◆ Problem description: Among the lines below, return each one that contains the word "moved".

◆ Material for this exercise:
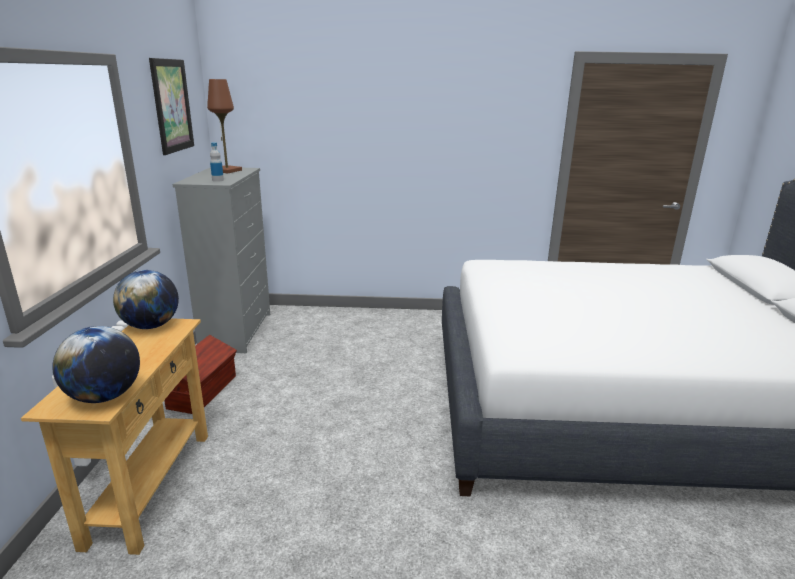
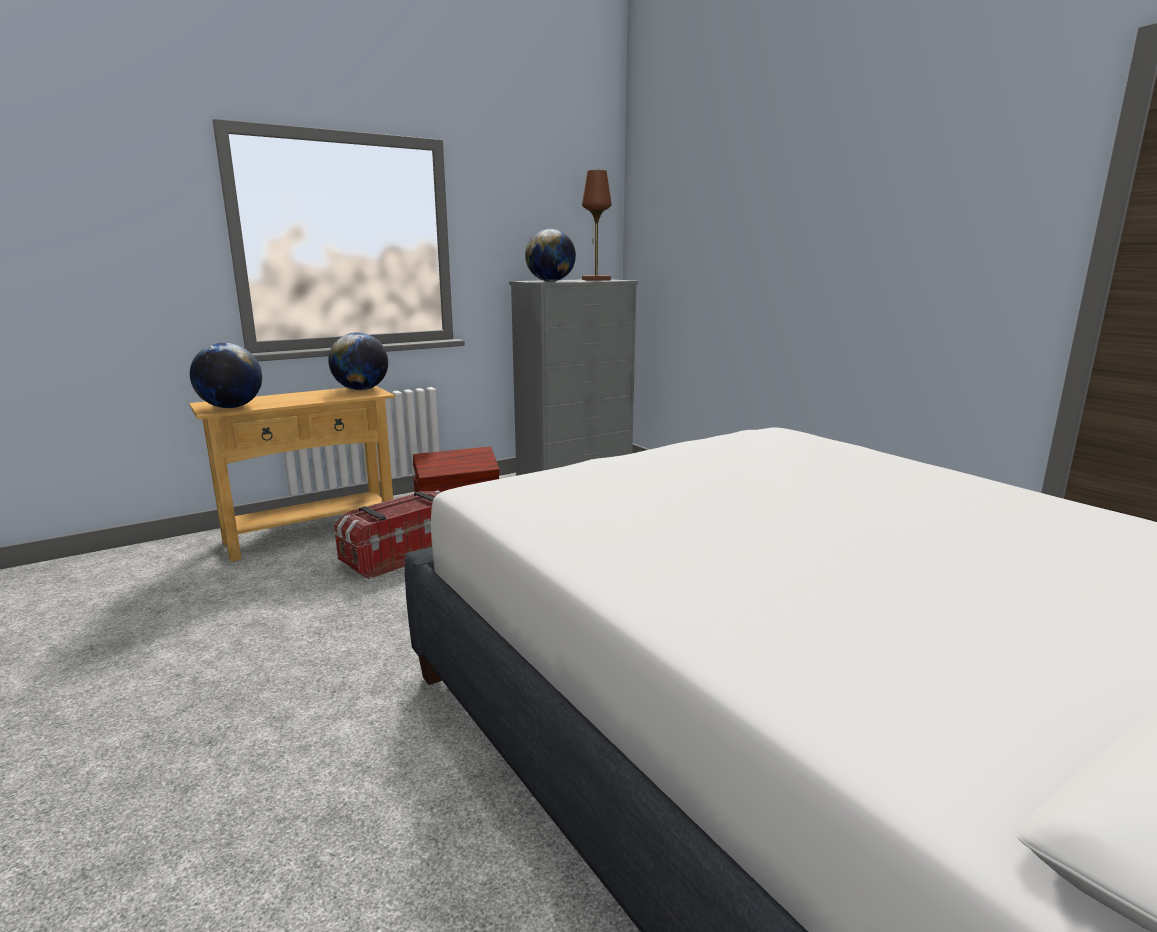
camera: 55 degrees right, 5 degrees down
picture [149,58,194,155] -> none
bottle [210,142,224,182] -> globe [525,229,576,282]
none -> storage box [334,490,441,579]

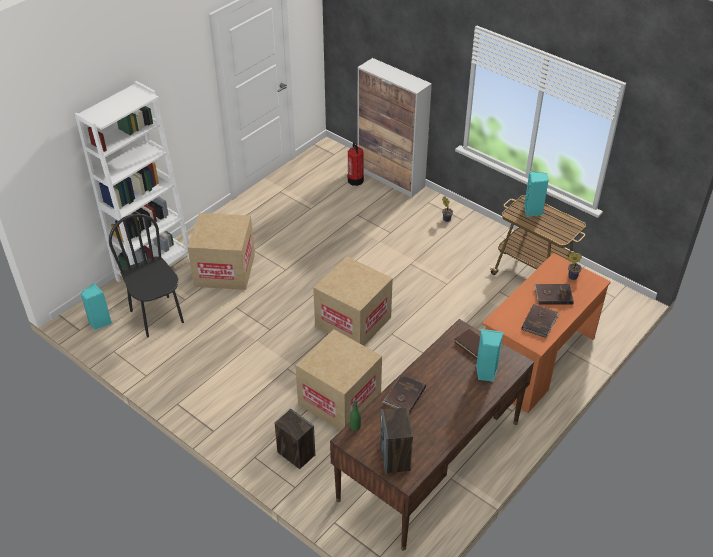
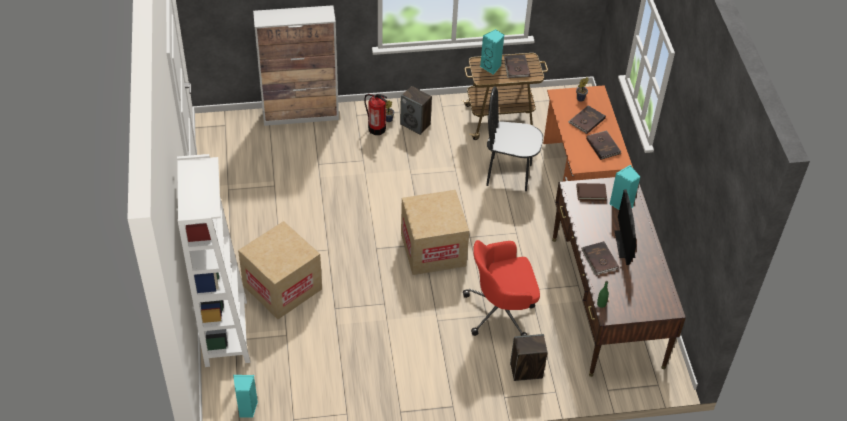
camera: 50 degrees left, 5 degrees up
black chair [109,214,184,337] -> black chair moved to [486,86,543,191]
cardboard box [295,329,382,431] -> red office chair [463,240,540,336]
fire extinguisher [348,143,364,186] -> fire extinguisher moved to [364,94,387,135]
speaker [380,407,413,474] -> speaker moved to [400,86,432,135]
none -> brown book [504,54,530,78]
none -> monitor [615,189,636,265]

◆ Response below:
black chair [109,214,184,337] -> black chair moved to [486,86,543,191]
fire extinguisher [348,143,364,186] -> fire extinguisher moved to [364,94,387,135]
speaker [380,407,413,474] -> speaker moved to [400,86,432,135]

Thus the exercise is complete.